De livres, donc. Et encore moins de romans.
Pour le libraire que je suis (depuis 28 ans) c’est un sérieux handicap.
Jusqu’au mois dernier, je n’avais plus lu de roman depuis quatre ou cinq ans. Et j’ai fait des tentatives multiples, au moins 4 ou 5 par année.
Parfois, j’ai abandonné au bout d’une dizaine de pages, mais le plus souvent dès les toutes premières.
Le phénomène le plus récurrent est que j’entame les premières pages, et au bout de quelques-unes, je m’aperçois que je n’assimile plus le sens de ce que je lis. Ou alors je l’assimile sur le moment, mais je ne me souviens pas des pages précédentes. D'autres fois, je ne parviens pas à visualiser, ou à donner corps à la réalité décrite par l’auteur.
Dans le dernier roman que j’ai lu, jusqu'au bout cette fois-ci, je me suis rendu compte que je n’arrivais souvent pas à différencier les principaux personnages.
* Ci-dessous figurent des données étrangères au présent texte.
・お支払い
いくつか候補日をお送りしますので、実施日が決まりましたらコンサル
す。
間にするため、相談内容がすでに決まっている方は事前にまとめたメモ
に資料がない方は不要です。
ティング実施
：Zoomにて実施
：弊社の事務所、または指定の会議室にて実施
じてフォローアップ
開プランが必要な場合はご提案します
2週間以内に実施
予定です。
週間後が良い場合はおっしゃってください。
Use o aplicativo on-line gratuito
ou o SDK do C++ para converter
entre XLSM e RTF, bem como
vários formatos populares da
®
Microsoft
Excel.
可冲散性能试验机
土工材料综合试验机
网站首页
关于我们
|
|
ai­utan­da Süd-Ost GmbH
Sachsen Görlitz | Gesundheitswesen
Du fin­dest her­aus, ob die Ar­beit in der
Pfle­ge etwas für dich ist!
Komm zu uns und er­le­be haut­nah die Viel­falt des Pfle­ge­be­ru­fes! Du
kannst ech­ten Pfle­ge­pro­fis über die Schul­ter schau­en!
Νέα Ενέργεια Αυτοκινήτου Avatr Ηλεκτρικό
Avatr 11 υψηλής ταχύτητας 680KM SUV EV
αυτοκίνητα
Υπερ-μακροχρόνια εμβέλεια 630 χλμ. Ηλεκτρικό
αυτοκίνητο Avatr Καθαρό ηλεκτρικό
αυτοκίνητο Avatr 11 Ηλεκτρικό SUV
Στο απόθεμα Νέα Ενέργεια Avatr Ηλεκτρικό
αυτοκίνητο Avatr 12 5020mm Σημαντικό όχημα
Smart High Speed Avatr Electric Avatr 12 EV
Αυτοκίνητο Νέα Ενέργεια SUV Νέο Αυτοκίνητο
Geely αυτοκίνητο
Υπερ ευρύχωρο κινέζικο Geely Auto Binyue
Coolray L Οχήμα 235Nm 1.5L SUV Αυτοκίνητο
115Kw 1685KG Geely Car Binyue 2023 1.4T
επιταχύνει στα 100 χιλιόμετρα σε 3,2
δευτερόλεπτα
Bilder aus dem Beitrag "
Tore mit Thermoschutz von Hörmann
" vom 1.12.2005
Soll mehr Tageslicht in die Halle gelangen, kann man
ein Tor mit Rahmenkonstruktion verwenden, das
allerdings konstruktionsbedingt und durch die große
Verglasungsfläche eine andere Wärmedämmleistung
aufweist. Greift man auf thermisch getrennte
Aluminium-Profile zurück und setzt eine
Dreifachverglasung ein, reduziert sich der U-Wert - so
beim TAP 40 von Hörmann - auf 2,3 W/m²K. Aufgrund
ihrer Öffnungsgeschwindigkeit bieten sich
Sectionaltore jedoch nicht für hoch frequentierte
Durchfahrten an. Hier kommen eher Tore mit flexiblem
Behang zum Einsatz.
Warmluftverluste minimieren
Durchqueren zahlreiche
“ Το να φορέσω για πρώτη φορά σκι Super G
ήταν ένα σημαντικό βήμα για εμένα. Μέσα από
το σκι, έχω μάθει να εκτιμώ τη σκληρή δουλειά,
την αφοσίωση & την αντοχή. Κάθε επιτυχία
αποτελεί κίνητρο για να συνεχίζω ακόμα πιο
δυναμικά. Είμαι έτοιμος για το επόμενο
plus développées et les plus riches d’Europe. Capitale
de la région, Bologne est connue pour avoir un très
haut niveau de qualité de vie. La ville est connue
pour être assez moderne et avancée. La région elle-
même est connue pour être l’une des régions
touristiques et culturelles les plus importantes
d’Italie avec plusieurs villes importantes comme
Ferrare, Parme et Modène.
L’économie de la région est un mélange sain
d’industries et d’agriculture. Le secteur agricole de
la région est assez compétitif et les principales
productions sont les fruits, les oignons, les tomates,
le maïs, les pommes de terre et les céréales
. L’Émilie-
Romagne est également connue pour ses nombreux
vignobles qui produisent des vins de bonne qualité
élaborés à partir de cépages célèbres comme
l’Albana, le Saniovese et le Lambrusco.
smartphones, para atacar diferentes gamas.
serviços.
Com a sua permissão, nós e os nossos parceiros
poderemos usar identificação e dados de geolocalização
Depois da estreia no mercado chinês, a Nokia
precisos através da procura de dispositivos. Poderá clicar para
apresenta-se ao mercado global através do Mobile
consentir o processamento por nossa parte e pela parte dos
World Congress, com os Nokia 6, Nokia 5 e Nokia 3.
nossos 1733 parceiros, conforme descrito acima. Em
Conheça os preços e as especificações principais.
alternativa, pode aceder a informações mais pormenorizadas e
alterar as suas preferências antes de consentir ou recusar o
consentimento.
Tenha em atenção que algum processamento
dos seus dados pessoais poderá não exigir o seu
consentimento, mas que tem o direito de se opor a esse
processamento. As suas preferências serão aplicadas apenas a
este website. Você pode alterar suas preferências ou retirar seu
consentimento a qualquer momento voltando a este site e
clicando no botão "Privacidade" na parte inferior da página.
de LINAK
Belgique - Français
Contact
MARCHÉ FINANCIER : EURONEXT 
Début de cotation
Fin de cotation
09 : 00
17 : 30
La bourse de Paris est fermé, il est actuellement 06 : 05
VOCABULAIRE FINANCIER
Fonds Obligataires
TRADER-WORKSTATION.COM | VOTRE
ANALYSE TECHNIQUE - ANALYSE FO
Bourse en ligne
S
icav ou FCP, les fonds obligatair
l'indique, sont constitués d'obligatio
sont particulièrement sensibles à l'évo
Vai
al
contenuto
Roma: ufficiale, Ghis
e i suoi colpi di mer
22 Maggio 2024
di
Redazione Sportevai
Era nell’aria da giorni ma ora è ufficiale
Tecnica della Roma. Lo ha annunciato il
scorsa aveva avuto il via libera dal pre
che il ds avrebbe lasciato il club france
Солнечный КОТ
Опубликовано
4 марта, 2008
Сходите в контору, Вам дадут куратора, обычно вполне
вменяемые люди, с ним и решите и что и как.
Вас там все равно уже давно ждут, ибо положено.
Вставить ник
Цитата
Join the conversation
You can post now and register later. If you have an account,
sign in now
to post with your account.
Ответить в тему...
Leur nom avait beau être répété par l’auteur, rien n’y faisait : j’essayais de les individualiser, l’un marié et indigène au cadre du roman, l’autre célibataire et étranger, mais ça persistait à demeurer flou dans mon esprit.
Si bien que je me suis plusieurs fois résolu à considérer ces deux personnages comme un seul.
Il y a quelque mois, j’avais découvert un article mettant en garde contre les méfaits d’internet : d’après son auteur, internet était en train de créer une génération de « surfeurs » navigant à la surface des sujets, sans réflexion, mais aussi des lecteurs incapables de se concentrer sur un sujet plus de quelques minutes.
Hé bien, devinez quoi ? Je n’ai pas réussi à lire l’article… au-delà du premier paragraphe !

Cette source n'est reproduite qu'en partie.